Flip Naumburg
Head Coach
Phone: 970-377-1390
Karri Smith
Club Sports Coordinator
Phone: 970-491-2011




Coach Flip Naumburg's Journal

Sunday, March 2, 2003

GAME #3 - CSU 9 - ILLINOIS 3 played in Lafayette, Co.

We went guerilla today. I knew they would close our CSU field and eventually they did. We found a possibility in the field that CU played Illinois on yesterday, a brand new elementary school with a brand new artificial surface. It was lined (taped) and ready to go. I put the message on the hot line and the latest plan was in motion. The field was almost to Boulder, about an hour away. Actually, we even had fans show up thanks to the hot line and everybody’s cell phones. It is great the way the parents and friends support this team. Anyway, I couldn’t get a hold of anyone at this Peak to Peak school where the field was located, so I knew it all could be very iffy, even dicey. I heard there might be a Men’s club game there today…….. We just went for it.

As I pulled up to the field (it’s like a little oasis out there in the farmlands, a very cool facility) the men’s club team practice was just finishing, and they were taking the nets off the goals. I ran over and frantically offered the net owner $50 to let us use the nets for our game. I had already forgotten a clock and a horn, but somehow I had the cones. I definitely had no extra nets. These are all absolute bare necessities for the home team. Oh yeah, that’s us. The guy took the cash and even started restringing the net for a bit. We finished up attaching them to the faded iron goals with whatever we could find. That included some string and some tape. Great, now if nobody came to throw us out we would be golden.

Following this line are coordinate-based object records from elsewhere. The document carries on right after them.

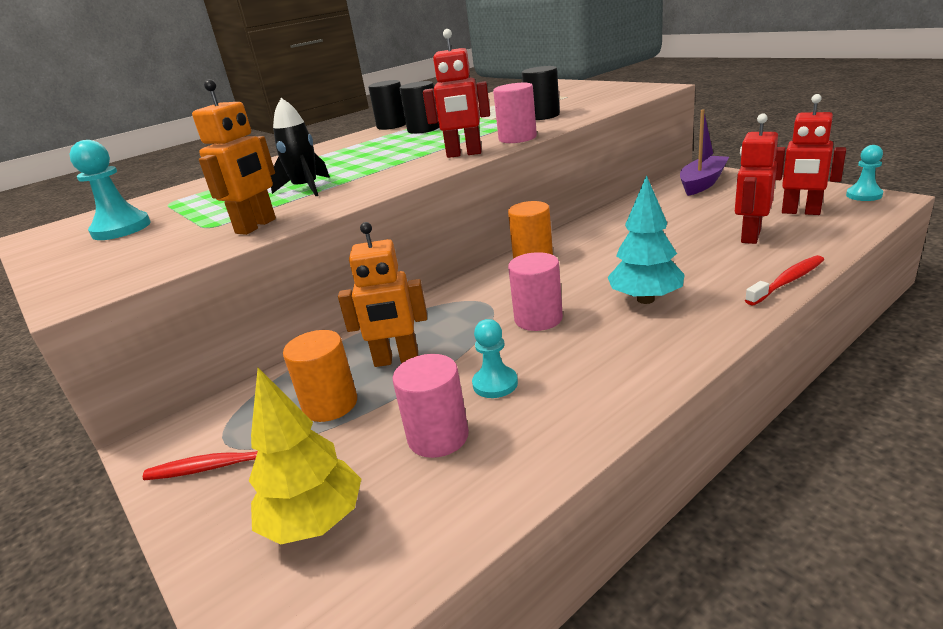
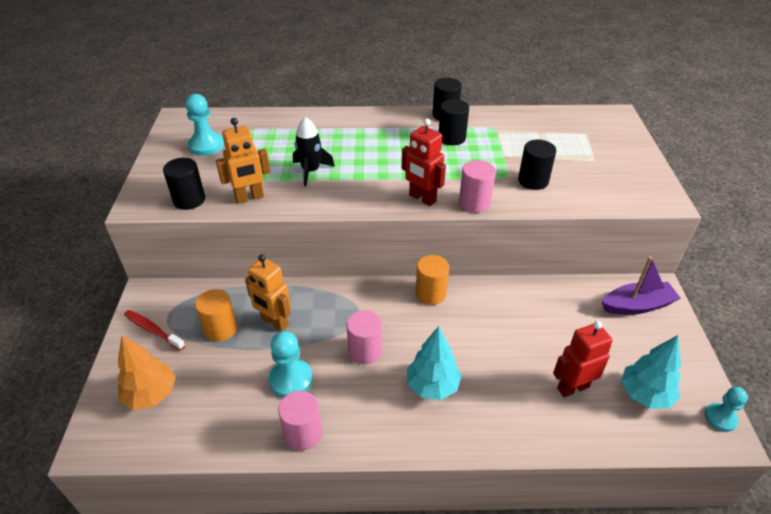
camera: 35 degrees right, 15 degrees up
(164, 260) = (189, 200): none -> black cylinder
(315, 522) = (151, 395): yellow tree -> orange tree
(438, 437) = (234, 390): pink cylinder -> pink cylinder (303, 433)
(495, 384) = (291, 379): turquoise pawn -> turquoise pawn, size x1.52
(787, 281) = (524, 444): red toothbrush -> none
(801, 212) = (645, 394): red robot -> turquoise tree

The game started on time, and no one was coming to play youth soccer or whatever, so everything looked good. It was warm, and there were no clouds to be seen. We pulled ahead in the game, slowly, almost painfully so, until it became 7-0 in the third quarter. Then we stumbled to the eventual 9-3 final.

TAKE IT EASY COACH

I asked myself all the way home why I felt so much anger. The kids had fun, even if I didn’t, and the game was never in doubt. What is my obsession here with excellence NOW!? I know that much of my anger is in limbo with nowhere to go right now, and I can’t always just put it away either. The things I can’t control have gotten out of proportion to the things I have a chance with, and that always brings out the worst in me. However, I am making this supreme effort to just go on, and to just try to do our business as best we can.

Yet when I see us play like we did today it makes me crazy. I could name all the things that drove me nuts today, like too many offensive players landing in the crease (turnovers), but I won’t. We made tons of bad decisions, and we had Long poles running Hell-bent for the goal with no idea what to do with the ball if it eventually becomes plan B, but I hate to point fingers, so I won’t. We had way too many "Chirpy Birds" out there today, too, getting us flags, but what is a game without trash talking? I’ll tell you what it is, it’s much much better. I’m going to make a contract for everyone to sign. It will have a distinct "SHUT UP" clause at the heart of it. All I want is for them to take all that energy they use talking to the officials and trash to members of the other team, and put it into talking to one another on the field. It would be like magic. It was for Alex today.

Maybe I was angry because I got this collective "vibe" from the team that last night they were sure that there would be no game today because there hadn’t been one yesterday after all was said and done, so why would Sunday be any different? There was snow on the ground Saturday evening, and huge flakes were constantly floating down ever so gently so that they might pile up into inches quickly.

Maybe I was angry because I have been screwing around with all this logistical stuff so much lately that it is making me crazy. Even so, I got up at 7:00 this morning and I got after it. I never gave up on getting to play this game. How could they? I’m not saying that everyone didn’t rally and make it to the game on time, because they did, but we played without much of the hunger and emotion that I had hoped to see. I feel urgency because I know how good we will have to get and I know how far we are from there right now. I fret that our practice time will never be enough at one hour per day at best.

I guess my bottom line (coaching) anger after all is said and done is the simple fact that we had every opportunity to crush the opponent today, and we did not.

NO GOOD DEED EVER GOES UNPUNISHED

So, there is a punch line to all this soul-baring that I seem to be doing. As we left the field I noticed a very official looking fellow, but his face was one that I had not seen. He had that, "Whom do I get mad at for using this field?" look, so I wandered back and offered myself up for sacrifice. He of course wanted to know who told us we could play there and all that. I started telling him the long and arduous tale of what had brought us to this particular moment in time. I might have been tap dancing, I’m not sure. He was ultimately gracious. He understood and said we could have the field for the same as he had charged CU, $200. I paid gladly, plus he gave me his contact info if we ever need the field again.

Besides the clock and horn, I also forgot for a minute that nothing is ever for free. It cost us/me $250, but it was worth it, because at least Illinois got to play two games on their trip. The fact that we got to play at all on this very bizarre first weekend of March seems mostly miraculous. I am grateful, though. I pray we are injury free as well.

P.S. Yes Nick, we looked great in our new whites today. They are phat. Call me.